The cost of 2 choclates and 3 biscuits is 55 and that of 4 choclates and iscuits is 110, then the cost of one choclate and one biscuit are
Answers
Q: If the cost of 2 chocolates and 3 biscuits is ₹55 and that of 4 chocolates and 6 biscuits is ₹110, then cost of 1 chocolate and 1 biscuit is?
Solution :-
Let the number of chocolate and biscuit be x and y respectively.
The equation will be written as :
2x + 3y = ₹55 _____(i)
4x + 6y = ₹110
Here,
2/4 = 3/6 = 55/110
So, infinitely many solutions.
Suppose that the cost of one choclate be ₹20 :
Substituting the value of x in equation (i),
=> 2 × 20 + 3y = ₹55
=> 3y = 55 - 44
=> y = 15/3 = 5
Therefore,
If we take the cost of one choclate ₹20 then we get the cost of one biscuit ₹5.
Hence,
The cost of one choclate and one biscuit = ₹(20 + 5) = ₹ 25
Answer:
Step-by-step explanation:
Given :-
The cost of 2 choclates and 3 biscuits is 55 and that of 4 choclates and iscuits is 110.
To Find :-
Cost of one choclate and one biscuit.
Solution :-
Let the number of chocolate and biscuit be x and y .

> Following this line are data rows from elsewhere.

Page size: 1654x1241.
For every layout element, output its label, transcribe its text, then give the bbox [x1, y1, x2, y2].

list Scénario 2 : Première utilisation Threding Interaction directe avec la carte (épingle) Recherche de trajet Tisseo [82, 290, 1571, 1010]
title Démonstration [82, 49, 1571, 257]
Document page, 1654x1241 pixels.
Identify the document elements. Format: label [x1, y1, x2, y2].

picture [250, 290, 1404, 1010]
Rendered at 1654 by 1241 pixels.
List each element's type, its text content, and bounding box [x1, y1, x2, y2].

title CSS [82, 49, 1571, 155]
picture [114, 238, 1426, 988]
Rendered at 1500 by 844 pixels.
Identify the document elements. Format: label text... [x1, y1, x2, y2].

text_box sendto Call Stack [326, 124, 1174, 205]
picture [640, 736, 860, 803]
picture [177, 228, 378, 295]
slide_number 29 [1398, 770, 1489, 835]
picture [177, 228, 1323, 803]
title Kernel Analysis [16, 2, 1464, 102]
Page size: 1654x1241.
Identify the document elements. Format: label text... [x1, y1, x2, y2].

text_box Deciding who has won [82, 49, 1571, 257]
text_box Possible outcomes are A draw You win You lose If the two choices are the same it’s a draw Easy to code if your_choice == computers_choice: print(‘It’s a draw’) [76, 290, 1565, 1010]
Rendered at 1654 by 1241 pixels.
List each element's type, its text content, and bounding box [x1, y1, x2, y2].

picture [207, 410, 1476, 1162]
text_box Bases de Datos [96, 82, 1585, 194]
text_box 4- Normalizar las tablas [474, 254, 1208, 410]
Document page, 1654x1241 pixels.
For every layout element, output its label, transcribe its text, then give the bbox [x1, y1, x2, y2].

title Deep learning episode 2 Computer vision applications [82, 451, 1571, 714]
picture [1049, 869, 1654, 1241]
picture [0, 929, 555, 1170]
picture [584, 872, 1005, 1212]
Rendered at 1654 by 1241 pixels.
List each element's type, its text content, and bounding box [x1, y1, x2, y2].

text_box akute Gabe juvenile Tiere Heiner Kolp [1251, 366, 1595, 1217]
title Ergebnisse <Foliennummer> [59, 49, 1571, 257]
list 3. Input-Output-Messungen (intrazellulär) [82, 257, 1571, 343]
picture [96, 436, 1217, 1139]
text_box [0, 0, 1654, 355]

The equation will be written as : 2x + 3y = ₹55 _____(i)
2x + 3y = ₹55
4x + 6y = ₹110
2/4 = 3/6 = 55/110
Suppose that the cost of one chocolate be ₹20 :
Substituting the value of x in equation (i),
⇒ 2 × 20 + 3y = ₹55
⇒ 3y = 55 - 44
⇒ y = 15/3
⇒ y = 5
The cost of one choclate and one biscuit
= ₹(20 + 5)
= ₹ 25.
Hence, The cost of one choclate and one biscuit is ₹ 25.